YOUR GOAL. Copy out every one of the lines below word for word, leaving out the pictures.

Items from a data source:
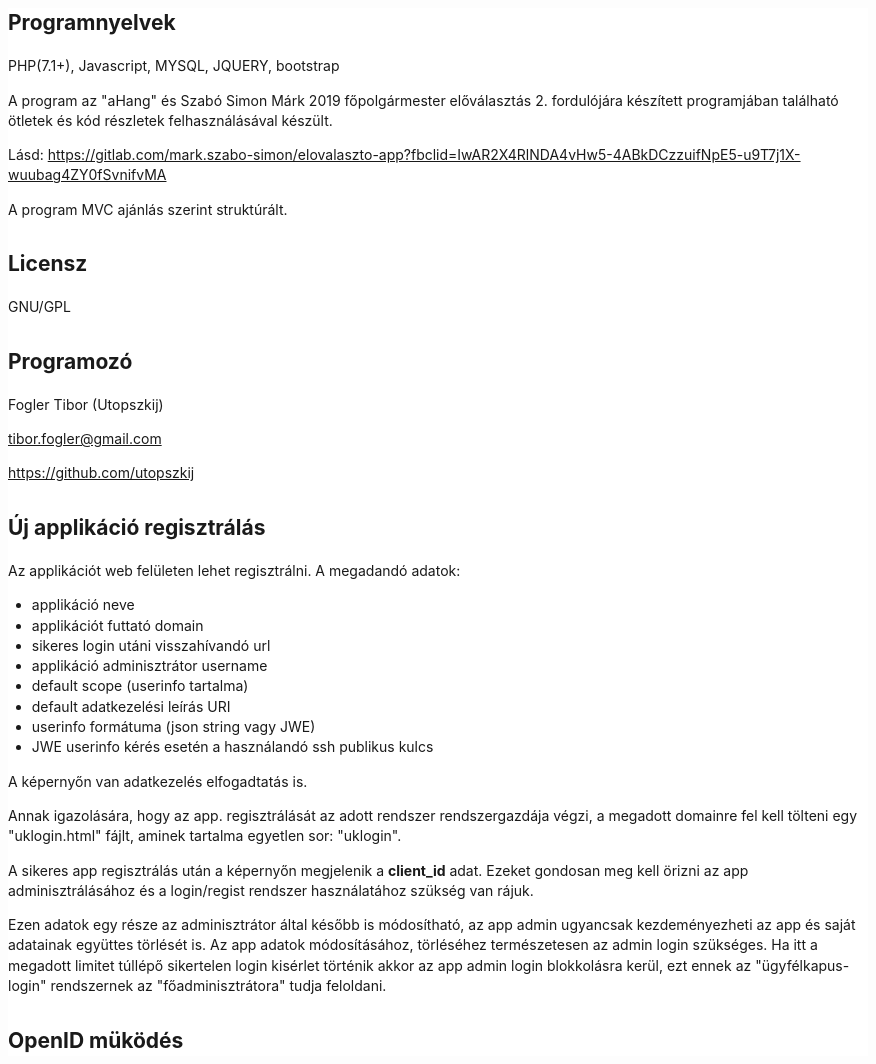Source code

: 

## Programnyelvek

 PHP(7.1+), Javascript, MYSQL, JQUERY, bootstrap

A program az "aHang" és Szabó Simon Márk 2019 főpolgármester előválasztás 2. fordulójára készített programjában található ötletek és kód részletek felhasználásával készült.

Lásd: https://gitlab.com/mark.szabo-simon/elovalaszto-app?fbclid=IwAR2X4RlNDA4vHw5-4ABkDCzzuifNpE5-u9T7j1X-wuubag4ZY0fSvnifvMA

A program MVC ajánlás szerint struktúrált.

## Licensz

 GNU/GPL

## Programozó

Fogler Tibor (Utopszkij)

tibor.fogler@gmail.com

https://github.com/utopszkij

## Új applikáció regisztrálás

Az applikációt web felületen lehet regisztrálni. A megadandó adatok:
- applikáció neve
- applikációt futtató domain
- sikeres login utáni visszahívandó url
- applikáció adminisztrátor username
- default scope (userinfo tartalma)
- default adatkezelési leírás URI
- userinfo formátuma (json string vagy JWE)
- JWE userinfo kérés esetén a használandó ssh publikus kulcs

A képernyőn van adatkezelés elfogadtatás is.

Annak igazolására, hogy az app. regisztrálását az adott rendszer rendszergazdája végzi, a megadott domainre fel kell tölteni egy "uklogin.html" fájlt, aminek tartalma egyetlen sor: "uklogin".

A sikeres app regisztrálás után a képernyőn megjelenik a **client_id**  adat. Ezeket gondosan meg kell örizni az app adminisztrálásához és a login/regist rendszer használatához szükség van rájuk.


Ezen adatok egy része az adminisztrátor által később is  módosítható, az app admin ugyancsak kezdeményezheti az app és saját adatainak együttes törlését is.
Az app adatok módosításához, törléséhez természetesen az admin login szükséges. Ha itt a megadott limitet túllépő sikertelen login kisérlet történik akkor az app admin login blokkolásra kerül, ezt ennek az "ügyfélkapus-login" rendszernek az "főadminisztrátora" tudja feloldani.

## OpenID müködés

ANSWER BOX.
Source code

: 

## Programnyelvek

 PHP(7.1+), Javascript, MYSQL, JQUERY, bootstrap

A program az "aHang" és Szabó Simon Márk 2019 főpolgármester előválasztás 2. fordulójára készített programjában található ötletek és kód részletek felhasználásával készült.

Lásd: https://gitlab.com/mark.szabo-simon/elovalaszto-app?fbclid=IwAR2X4RlNDA4vHw5-4ABkDCzzuifNpE5-u9T7j1X-wuubag4ZY0fSvnifvMA

A program MVC ajánlás szerint struktúrált.

## Licensz

 GNU/GPL

## Programozó

Fogler Tibor (Utopszkij)

tibor.fogler@gmail.com

https://github.com/utopszkij

## Új applikáció regisztrálás

Az applikációt web felületen lehet regisztrálni. A megadandó adatok:
- applikáció neve
- applikációt futtató domain
- sikeres login utáni visszahívandó url
- applikáció adminisztrátor username
- default scope (userinfo tartalma)
- default adatkezelési leírás URI
- userinfo formátuma (json string vagy JWE)
- JWE userinfo kérés esetén a használandó ssh publikus kulcs

A képernyőn van adatkezelés elfogadtatás is.

Annak igazolására, hogy az app. regisztrálását az adott rendszer rendszergazdája végzi, a megadott domainre fel kell tölteni egy "uklogin.html" fájlt, aminek tartalma egyetlen sor: "uklogin".

A sikeres app regisztrálás után a képernyőn megjelenik a **client_id**  adat. Ezeket gondosan meg kell örizni az app adminisztrálásához és a login/regist rendszer használatához szükség van rájuk.


Ezen adatok egy része az adminisztrátor által később is  módosítható, az app admin ugyancsak kezdeményezheti az app és saját adatainak együttes törlését is.
Az app adatok módosításához, törléséhez természetesen az admin login szükséges. Ha itt a megadott limitet túllépő sikertelen login kisérlet történik akkor az app admin login blokkolásra kerül, ezt ennek az "ügyfélkapus-login" rendszernek az "főadminisztrátora" tudja feloldani.

## OpenID müködés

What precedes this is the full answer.